Question: Could you describe the topic of your WP?
Answer Tobias Sommer: Our WP concerns the design and optimization of future thermal grids in Switzerland. Thermal grids will meet about 30% of the building’s heating demand by 2050 for the net-zero CO2 target. Currently, it is less than 10%. So we expect a dramatic increase in thermal networks in the future. Additionally, for the decarbonization of the building sector, new thermal networks should be based on renewables and excess heat, which are variable in space and time and available at relatively low temperatures. The future generation of thermal networks must cope with this inherent dynamic by damping temporal fluctuations using thermal storage and sophisticated control strategies. Additionally, we observe a growing demand for cooling. Cooling can be provided directly, meaning without chillers, when network temperatures are below 20 °C. In WP03, we develop guidelines and tools to design and optimize future thermal networks for heating and cooling.
Question: How does it relate to DeCarbCH?
T. Sommer: DeCarbCH deals with the decarbonisation of the heating and cooling sector, in line with the “Energieperspektiven 2050+”. Various studies demonstrate that thermal grids are essential for reaching net-zero CO2 emissions by 2050 latest. So here we go, there is the direct relation.
Question: What are the main objectives?
T. Sommer: We develop tools that enable relevant stakeholders to design and optimize future thermal networks suitable for heating and cooling for future thermal grids. In addition, we want to develop and understand new thermal grid concepts and their underlying control algorithms to form a base for future energy planning.
Question: What are the main research questions?

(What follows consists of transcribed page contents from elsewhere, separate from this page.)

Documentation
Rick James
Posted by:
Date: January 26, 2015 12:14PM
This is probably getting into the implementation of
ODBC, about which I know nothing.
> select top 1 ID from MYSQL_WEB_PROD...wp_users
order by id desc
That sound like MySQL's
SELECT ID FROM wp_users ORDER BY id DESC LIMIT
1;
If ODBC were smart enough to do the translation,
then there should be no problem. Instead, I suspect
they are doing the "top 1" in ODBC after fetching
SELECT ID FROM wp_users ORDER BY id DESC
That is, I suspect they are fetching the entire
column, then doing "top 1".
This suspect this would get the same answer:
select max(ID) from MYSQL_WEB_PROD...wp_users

T. Sommer: The main research question is: How should future thermal grids based on renewables be designed to become as reliable, flexible, and cost-effective as the electrical grid? We know this is a very wide research question. But we also have a large team with broad expertise. In Task 3, just to provide a specific example, we are looking into options for using thermochemical liquids as fluid carriers to transport thermal energy more efficiently. In Task 4, we use detailed modeling to reveal hydrothermal challenges that must be considered during operation but are generally ignored in energy planning.
Question: What are the main expected outcomes of your WP?

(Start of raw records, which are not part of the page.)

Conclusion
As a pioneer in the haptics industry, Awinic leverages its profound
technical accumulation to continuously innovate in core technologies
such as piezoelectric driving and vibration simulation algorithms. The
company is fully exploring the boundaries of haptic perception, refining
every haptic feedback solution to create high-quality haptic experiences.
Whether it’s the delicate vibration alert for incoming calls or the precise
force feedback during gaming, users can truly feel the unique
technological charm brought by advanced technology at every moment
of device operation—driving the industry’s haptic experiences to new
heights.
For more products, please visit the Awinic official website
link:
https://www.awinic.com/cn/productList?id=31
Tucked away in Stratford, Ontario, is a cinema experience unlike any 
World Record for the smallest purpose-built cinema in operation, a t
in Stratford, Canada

T. Sommer: The most relevant phenomena of the detailed modeling mentioned above will be included in energy planning tools that are easier and straightforward to handle. Additionally, we will identify typical settings of network agents for Switzerland and create the most efficient networks for these settings, including storage technologies. These publicly available reports will be helpful for decision makers.
Question: Could you provide some examples to illustrate the specialty of your WP?
T. Sommer: Special for WP03 is definitely its diverse expertise with members from five Swiss institutes. Moreover, in Task 4, we collaborate with the Lawrence Berkely National Laboratory (California) on state-of-the-art hydrothermal simulations. The WP members are thus just as diverse as thermal grids are. Another specialty is the NODES-Lab at the Lucerne University of Applied Sciences and Arts, which is a unique thermal network on a lab scale. It will be used to demonstrate new technologies and control concepts.
Question: Have there been any changes or adaptations in WP03 since DeCarbCH started in April 2021?
T. Sommer: Topic-wise, no. People-wise, yes. For example, Binod Koirala (Empa) replaced Andrew Bollinger (Empa) in Task 5 regarding the EHub Tool. Luca Baldini switched from Empa to ZHAW but is keeping his topic. The biggest change in person is perhaps me (Tobias Sommer) leaving HSLU by 30 April. But I am very happy that Dr. Willy Villasmil is taking over my position and that Stefan Mennel will remain PI for WP03. They will form a great team.
Question: A final word for our readers?
T. Sommer: Look up! (Referring to the amazing movie “Don’t look up”).